TASK BRIEF: Word for word, repeat the lines of the records from the first line up to and including the line that contains "on the University's", passing over any pictures.

DATA FOR THIS TASK:
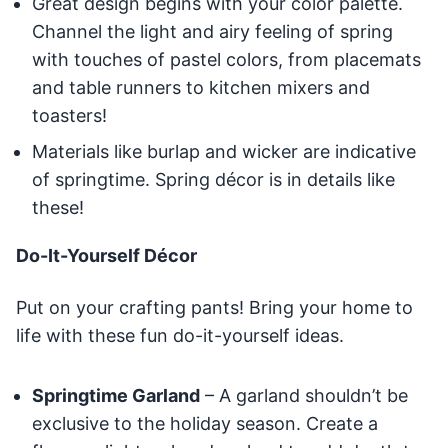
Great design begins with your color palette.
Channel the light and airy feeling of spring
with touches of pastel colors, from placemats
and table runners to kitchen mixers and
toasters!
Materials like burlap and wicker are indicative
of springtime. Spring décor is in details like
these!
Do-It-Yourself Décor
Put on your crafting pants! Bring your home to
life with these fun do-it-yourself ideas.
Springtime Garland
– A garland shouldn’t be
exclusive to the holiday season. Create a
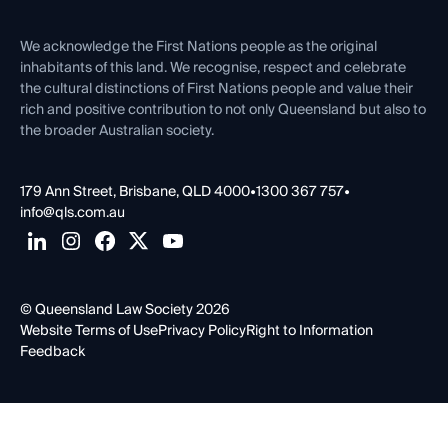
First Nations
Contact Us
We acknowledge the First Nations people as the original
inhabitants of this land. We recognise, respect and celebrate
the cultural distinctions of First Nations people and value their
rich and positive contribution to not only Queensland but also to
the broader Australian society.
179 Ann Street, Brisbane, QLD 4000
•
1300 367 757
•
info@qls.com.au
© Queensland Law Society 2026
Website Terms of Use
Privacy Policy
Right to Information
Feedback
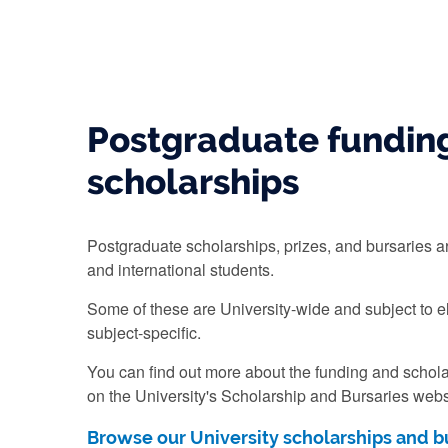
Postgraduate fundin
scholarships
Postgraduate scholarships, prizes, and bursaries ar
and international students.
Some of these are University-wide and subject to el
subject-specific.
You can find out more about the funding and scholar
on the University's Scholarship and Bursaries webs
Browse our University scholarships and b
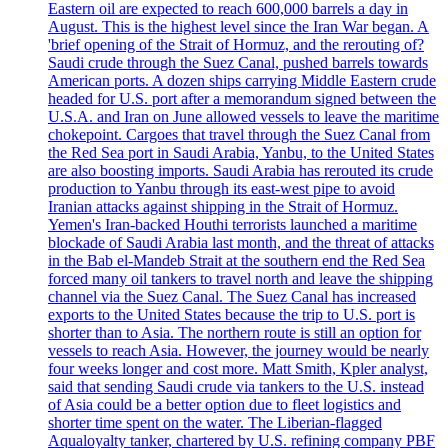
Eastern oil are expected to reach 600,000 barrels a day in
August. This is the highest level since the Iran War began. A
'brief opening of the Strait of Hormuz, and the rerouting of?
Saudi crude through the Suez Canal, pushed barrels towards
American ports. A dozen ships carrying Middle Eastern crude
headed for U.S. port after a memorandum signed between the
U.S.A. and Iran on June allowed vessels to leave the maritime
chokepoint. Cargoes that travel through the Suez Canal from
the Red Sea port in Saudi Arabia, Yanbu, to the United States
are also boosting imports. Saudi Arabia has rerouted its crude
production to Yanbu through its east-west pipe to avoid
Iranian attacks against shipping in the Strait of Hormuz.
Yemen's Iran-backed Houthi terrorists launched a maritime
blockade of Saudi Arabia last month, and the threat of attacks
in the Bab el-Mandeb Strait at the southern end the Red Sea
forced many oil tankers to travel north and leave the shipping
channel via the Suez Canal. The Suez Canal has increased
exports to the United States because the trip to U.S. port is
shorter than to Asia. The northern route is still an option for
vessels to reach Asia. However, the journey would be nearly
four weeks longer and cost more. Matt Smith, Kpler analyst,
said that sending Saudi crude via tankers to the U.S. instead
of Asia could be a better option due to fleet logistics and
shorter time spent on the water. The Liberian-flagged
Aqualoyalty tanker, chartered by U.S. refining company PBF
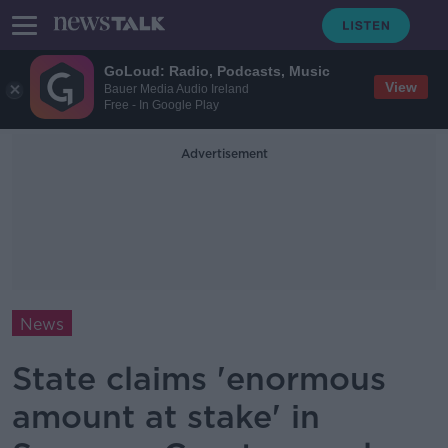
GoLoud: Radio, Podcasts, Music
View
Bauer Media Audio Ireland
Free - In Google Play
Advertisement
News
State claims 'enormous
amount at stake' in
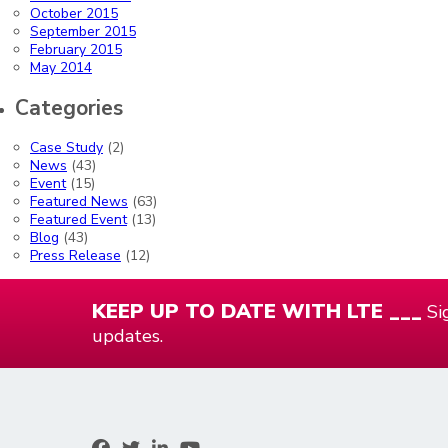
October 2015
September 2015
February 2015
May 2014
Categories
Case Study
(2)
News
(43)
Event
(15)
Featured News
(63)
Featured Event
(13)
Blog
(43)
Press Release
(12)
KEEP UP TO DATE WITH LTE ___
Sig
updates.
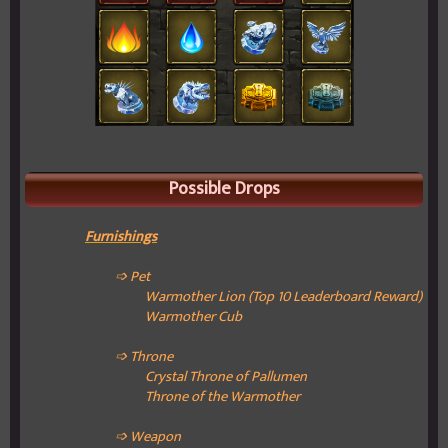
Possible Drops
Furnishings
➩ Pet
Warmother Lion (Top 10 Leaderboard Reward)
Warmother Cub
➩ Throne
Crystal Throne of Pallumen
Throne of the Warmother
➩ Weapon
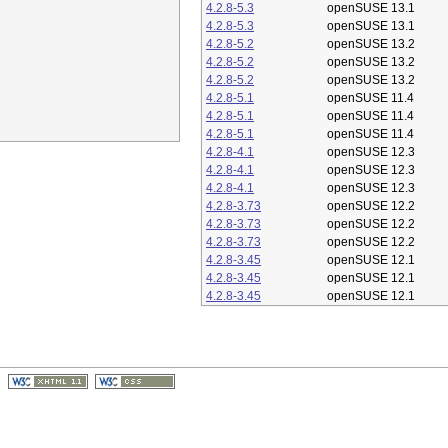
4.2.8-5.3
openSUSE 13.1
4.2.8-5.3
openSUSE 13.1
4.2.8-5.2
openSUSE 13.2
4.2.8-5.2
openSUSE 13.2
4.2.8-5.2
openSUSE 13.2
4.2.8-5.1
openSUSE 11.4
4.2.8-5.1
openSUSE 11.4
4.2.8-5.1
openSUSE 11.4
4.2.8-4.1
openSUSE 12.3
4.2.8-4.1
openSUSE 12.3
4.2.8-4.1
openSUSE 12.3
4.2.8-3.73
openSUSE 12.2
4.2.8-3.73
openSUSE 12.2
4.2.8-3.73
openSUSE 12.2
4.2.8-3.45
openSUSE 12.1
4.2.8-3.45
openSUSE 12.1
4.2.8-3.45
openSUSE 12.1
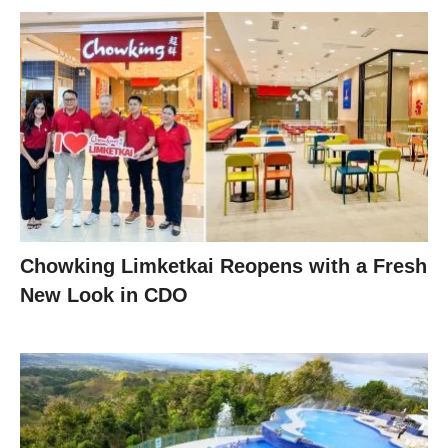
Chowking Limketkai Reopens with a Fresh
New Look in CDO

WRITTEN REPLY:
Great design begins with your color palette.
Channel the light and airy feeling of spring
with touches of pastel colors, from placemats
and table runners to kitchen mixers and
toasters!
Materials like burlap and wicker are indicative
of springtime. Spring décor is in details like
these!
Do-It-Yourself Décor
Put on your crafting pants! Bring your home to
life with these fun do-it-yourself ideas.
Springtime Garland
– A garland shouldn’t be
exclusive to the holiday season. Create a
First Nations
Contact Us
We acknowledge the First Nations people as the original
inhabitants of this land. We recognise, respect and celebrate
the cultural distinctions of First Nations people and value their
rich and positive contribution to not only Queensland but also to
the broader Australian society.
179 Ann Street, Brisbane, QLD 4000
•
1300 367 757
•
info@qls.com.au
© Queensland Law Society 2026
Website Terms of Use
Privacy Policy
Right to Information
Feedback
Postgraduate fundin
scholarships
Postgraduate scholarships, prizes, and bursaries ar
and international students.
Some of these are University-wide and subject to el
subject-specific.
You can find out more about the funding and scholar
on the University's Scholarship and Bursaries webs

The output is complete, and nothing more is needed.